Microplastics: Sink or Swim?

Plastic pollution continues to be a crucial environmental concern, with microplastics (fragments smaller than 5 millimeters) presenting a serious threat to many ecosystems.¹ New discoveries are constantly being uncovered around how plastics break down, how long they persist, and how they interact with different systems—and now, a researchers have turned their focus to how microplastics behave after being frozen and thawed in bodies of water.

Most bodies of water contain microplastics that get trapped at the surface when ice forms. And according to a recent study research published in Environmental Science & Technology, freezing could alter the environmental impact of microplastics, including their accumulation in freshwater lake or river sediments.

It has previously been reported that freezing conditions can aggregate and increase particle size, or cause microplastics to integrate with other substances in the water.² To explore this further, a team from Concordia University in Montreal, Canada, aimed to comprehensively examine the influence of freezing conditions on the environmental fate of microplastics in aqueous environments.³ Particles were characterized before and after freezing, providing insights into various polymer attributes and their behavior across different environmental conditions. The results showed that aggregation induced by freezing enhances buoyancy effects and accelerates movement in water. When allowed to stand for 24 hours, mean particle size was not affected, but 24-hour freezing resulted in a 46% increase in mean particle size. These larger aggregated particles were not dispersed by movements designed to mimic turbulent flows in natural environments. Additionally, freezing led to enhanced surface wetting alterations, thereby improving the dispersion of hydrophobic microplastics.

To simulate environmental conditions with dissolved organic matter, the authors used sodium alginate to disperse the microplastics; in this model, increased concentration and particle size were also noted after freezing. Importantly, these effects were mitigated by the presence of salt, which reduces the pressure on the microplastics while they are trapped by ice, suggesting this might not be such a big problem in seawater. However, in cold regions where bodies of fresh water freeze, this could have implications for the patterns of microplastics re-entering the water column, providing valuable insights into the behavior of microplastics released from seasonal ice.

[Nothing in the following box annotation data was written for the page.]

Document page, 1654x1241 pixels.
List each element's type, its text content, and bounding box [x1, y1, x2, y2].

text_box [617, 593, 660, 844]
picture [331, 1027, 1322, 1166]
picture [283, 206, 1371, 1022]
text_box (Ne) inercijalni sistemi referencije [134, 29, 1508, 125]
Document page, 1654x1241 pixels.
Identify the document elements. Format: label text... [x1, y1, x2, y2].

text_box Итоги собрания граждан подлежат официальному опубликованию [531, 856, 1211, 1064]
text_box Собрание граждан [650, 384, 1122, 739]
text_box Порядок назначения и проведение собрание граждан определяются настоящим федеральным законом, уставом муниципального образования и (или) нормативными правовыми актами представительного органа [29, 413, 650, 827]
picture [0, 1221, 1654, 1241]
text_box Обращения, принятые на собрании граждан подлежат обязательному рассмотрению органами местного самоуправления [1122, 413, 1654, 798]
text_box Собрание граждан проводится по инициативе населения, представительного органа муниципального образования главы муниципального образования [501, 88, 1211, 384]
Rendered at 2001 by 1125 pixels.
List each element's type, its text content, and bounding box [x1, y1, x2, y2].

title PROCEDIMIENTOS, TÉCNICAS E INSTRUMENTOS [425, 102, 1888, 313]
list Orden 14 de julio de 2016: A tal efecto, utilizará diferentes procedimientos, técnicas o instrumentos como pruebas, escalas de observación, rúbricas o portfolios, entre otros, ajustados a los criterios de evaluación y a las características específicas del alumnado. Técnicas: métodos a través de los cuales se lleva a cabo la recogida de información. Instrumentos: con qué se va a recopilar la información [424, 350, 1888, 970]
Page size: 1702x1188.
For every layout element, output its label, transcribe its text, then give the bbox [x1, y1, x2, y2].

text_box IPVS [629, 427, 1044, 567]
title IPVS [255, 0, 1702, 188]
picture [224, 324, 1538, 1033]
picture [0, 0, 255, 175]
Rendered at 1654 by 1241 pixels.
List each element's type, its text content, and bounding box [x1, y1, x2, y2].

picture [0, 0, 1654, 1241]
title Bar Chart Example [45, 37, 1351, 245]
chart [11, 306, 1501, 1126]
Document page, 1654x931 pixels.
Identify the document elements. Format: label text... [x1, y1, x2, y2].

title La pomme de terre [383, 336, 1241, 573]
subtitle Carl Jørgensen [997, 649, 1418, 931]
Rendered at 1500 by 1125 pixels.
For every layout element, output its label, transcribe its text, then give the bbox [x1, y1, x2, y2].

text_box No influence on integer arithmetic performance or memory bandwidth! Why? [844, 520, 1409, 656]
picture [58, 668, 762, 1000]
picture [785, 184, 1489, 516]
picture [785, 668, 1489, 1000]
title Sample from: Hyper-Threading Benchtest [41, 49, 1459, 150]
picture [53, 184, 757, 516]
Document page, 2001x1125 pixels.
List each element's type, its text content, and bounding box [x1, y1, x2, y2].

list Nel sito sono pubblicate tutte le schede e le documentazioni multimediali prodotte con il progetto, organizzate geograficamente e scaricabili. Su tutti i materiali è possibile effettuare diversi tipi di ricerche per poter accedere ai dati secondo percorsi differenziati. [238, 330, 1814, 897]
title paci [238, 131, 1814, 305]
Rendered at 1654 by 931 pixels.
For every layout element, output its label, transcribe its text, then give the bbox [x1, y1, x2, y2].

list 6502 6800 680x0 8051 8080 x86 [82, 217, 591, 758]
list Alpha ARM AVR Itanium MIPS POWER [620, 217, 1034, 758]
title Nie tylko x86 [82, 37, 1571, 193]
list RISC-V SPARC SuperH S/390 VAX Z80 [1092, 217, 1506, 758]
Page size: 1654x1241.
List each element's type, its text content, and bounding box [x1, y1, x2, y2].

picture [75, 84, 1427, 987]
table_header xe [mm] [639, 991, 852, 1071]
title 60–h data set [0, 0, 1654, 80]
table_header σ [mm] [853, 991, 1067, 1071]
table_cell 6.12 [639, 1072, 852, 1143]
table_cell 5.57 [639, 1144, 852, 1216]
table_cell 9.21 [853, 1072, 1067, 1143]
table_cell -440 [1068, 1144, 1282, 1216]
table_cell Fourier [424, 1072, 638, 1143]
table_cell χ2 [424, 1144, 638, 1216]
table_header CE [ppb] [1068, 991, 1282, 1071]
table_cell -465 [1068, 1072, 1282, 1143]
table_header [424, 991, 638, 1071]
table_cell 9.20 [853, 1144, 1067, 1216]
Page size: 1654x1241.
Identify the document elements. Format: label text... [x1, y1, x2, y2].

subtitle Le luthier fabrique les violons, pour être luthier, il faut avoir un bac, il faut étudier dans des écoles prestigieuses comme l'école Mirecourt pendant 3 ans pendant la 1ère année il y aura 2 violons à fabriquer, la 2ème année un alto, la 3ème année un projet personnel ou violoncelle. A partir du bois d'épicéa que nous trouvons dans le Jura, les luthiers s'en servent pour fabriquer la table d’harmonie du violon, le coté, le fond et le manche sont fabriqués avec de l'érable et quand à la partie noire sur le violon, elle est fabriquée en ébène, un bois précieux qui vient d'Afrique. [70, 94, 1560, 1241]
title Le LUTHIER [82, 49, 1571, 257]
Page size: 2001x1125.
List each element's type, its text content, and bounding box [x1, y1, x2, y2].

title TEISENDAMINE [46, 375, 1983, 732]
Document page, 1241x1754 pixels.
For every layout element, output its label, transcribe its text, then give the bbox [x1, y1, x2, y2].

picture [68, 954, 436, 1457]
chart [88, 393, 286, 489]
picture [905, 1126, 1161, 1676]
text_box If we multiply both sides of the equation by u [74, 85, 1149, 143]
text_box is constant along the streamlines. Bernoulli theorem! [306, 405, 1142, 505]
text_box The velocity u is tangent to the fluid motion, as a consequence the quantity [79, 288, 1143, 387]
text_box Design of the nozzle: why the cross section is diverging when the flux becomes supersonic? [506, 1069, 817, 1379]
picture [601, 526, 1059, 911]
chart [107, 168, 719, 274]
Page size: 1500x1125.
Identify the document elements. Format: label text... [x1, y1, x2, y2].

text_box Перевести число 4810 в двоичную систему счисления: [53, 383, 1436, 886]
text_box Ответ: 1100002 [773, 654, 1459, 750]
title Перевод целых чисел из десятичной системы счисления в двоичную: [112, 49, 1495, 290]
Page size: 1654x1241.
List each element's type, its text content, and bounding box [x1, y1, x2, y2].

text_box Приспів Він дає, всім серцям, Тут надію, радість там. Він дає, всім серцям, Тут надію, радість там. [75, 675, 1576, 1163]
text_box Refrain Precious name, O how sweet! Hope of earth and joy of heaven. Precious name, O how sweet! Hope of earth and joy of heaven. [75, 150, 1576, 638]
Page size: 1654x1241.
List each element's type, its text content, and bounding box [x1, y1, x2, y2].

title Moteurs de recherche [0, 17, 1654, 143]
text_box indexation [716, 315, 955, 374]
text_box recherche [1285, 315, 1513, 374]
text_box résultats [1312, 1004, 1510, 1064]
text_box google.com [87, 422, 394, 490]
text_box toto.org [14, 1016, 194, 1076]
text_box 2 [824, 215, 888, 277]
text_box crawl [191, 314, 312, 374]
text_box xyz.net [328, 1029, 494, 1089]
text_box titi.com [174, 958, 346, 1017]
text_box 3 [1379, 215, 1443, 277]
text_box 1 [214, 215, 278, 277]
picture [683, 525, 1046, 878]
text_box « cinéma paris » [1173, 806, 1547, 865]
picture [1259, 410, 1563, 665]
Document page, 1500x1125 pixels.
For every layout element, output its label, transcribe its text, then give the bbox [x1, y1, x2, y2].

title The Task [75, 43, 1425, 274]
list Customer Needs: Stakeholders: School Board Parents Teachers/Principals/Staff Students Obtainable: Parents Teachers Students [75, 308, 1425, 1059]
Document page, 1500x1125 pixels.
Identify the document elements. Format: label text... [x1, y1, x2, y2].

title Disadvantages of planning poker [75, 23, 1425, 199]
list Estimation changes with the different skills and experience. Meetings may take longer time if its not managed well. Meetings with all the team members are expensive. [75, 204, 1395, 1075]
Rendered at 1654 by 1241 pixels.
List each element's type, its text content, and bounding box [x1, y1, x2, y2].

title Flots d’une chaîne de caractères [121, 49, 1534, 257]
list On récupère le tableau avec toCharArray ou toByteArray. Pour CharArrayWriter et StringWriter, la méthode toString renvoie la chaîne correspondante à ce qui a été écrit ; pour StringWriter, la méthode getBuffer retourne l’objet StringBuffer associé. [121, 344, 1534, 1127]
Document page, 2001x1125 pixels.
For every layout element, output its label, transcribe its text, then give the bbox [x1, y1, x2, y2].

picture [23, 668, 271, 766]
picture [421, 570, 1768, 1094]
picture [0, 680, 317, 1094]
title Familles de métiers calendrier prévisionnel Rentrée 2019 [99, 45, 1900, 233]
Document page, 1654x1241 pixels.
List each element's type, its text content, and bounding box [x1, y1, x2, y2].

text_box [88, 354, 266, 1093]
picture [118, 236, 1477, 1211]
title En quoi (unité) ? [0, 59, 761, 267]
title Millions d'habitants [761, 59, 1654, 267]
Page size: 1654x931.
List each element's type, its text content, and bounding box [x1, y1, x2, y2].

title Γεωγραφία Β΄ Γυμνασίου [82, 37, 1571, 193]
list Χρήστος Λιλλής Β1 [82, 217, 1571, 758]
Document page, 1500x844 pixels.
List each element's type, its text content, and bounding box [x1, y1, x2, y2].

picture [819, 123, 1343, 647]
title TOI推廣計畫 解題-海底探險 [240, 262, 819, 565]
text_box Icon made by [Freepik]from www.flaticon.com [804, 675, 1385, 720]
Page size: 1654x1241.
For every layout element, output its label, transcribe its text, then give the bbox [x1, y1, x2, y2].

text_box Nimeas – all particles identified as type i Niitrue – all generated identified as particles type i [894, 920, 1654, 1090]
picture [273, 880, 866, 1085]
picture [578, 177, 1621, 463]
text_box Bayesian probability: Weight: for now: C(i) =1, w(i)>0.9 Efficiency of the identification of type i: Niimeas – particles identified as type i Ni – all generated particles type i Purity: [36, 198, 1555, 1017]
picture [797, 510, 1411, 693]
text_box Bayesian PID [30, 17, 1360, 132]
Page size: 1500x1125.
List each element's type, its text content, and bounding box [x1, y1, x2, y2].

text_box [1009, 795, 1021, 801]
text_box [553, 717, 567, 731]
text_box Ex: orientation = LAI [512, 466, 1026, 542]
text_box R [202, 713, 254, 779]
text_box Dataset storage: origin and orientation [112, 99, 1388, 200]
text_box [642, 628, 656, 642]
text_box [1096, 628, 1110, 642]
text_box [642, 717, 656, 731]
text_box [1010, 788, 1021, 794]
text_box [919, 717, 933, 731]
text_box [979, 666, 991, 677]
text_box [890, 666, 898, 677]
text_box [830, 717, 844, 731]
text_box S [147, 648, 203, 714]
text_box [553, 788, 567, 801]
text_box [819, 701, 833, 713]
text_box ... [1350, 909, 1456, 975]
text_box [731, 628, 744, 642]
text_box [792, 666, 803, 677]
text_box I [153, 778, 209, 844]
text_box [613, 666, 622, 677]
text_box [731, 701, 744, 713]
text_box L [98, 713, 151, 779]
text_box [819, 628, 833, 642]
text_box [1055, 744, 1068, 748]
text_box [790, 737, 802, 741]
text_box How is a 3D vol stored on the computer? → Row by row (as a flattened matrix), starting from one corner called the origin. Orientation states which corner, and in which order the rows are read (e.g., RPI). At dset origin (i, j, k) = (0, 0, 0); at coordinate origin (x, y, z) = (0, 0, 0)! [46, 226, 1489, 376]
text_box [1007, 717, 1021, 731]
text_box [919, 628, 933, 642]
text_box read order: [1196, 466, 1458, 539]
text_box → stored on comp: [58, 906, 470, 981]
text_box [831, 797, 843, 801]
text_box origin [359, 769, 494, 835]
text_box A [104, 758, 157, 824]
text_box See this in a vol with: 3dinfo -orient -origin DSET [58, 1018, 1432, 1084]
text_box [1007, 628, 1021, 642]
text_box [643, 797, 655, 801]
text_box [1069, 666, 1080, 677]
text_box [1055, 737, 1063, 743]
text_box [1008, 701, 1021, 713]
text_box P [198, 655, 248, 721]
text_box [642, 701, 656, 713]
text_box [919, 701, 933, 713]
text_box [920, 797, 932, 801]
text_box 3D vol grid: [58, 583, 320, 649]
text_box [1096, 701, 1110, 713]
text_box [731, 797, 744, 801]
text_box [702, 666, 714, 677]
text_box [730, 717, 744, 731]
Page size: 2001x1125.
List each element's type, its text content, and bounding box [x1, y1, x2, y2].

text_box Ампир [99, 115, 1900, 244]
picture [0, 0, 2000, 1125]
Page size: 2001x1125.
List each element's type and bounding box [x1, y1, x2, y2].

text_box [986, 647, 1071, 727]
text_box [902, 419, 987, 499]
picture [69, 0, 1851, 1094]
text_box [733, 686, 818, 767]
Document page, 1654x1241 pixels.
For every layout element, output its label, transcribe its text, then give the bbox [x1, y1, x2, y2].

The group have previously looked at how other factors, such as nanobubbles, contribute to the movement of microplastics in aquatic environments.⁴ Additional research in 2023 revealed that entrainment and enrichment of microplastics in ice could be critical pathways affecting their fate in cold regions,⁵ and this new study builds on that to explain some of the underlying processes.

The behavior of microplastics in ice could also have implications for the movement of other pollutants. Previous research has shown that at least 90% of heavy microplastic and oil dispersant agglomerates stay at the seawater surface, while the lighter agglomerates are more widely distributed throughout the seawater column.⁶ Taken together with the new paper, this could suggest that some of the more heavily polluted microplastics in the environment will be subject to freezing, particle aggregation, and subsequent accelerated movement, but more work is necessary to better understand long-term implications.

References

1. Deng, H. et al. Crack patterns of environmental plastic fragments. Environ. Sci. Technol. 2022, 56 (10), 6399–6414.
2. Alimi, O.S. et al. Exposure of nanoplastics to freeze-thaw leads to aggregation and reduced transport in model groundwater environments. Water Res. 2021, 189, 116533.
3. Chen, Z. et al. Revealing the Freezing-Induced Alteration in Microplastic Behavior and Its Implication for the Microplastics Released from Seasonal Ice. Environ. Sci. Technol. 2024, 58, 30, 13529–13539.
4. Wang, Z. et al. Overlooked Role of Bulk Nanobubbles in the Alteration and Motion of Microplastics in the Ocean Environment. Environ. Sci. Technol. 2023, 57, 30, 11289–11299.
5. Chen, Z. et al. Entrainment and Enrichment of Microplastics in Ice Formation Processes: Implications for the Transport of Microplastics in Cold Regions. Environ. Sci. Technol. 2023, 57, 8, 3176–3186.
6. Yang, M. et al. Transport of Microplastic and Dispersed Oil Co-contaminants in the Marine Environment. Environ. Sci. Technol. 2023, 57, 14, 5633–5645.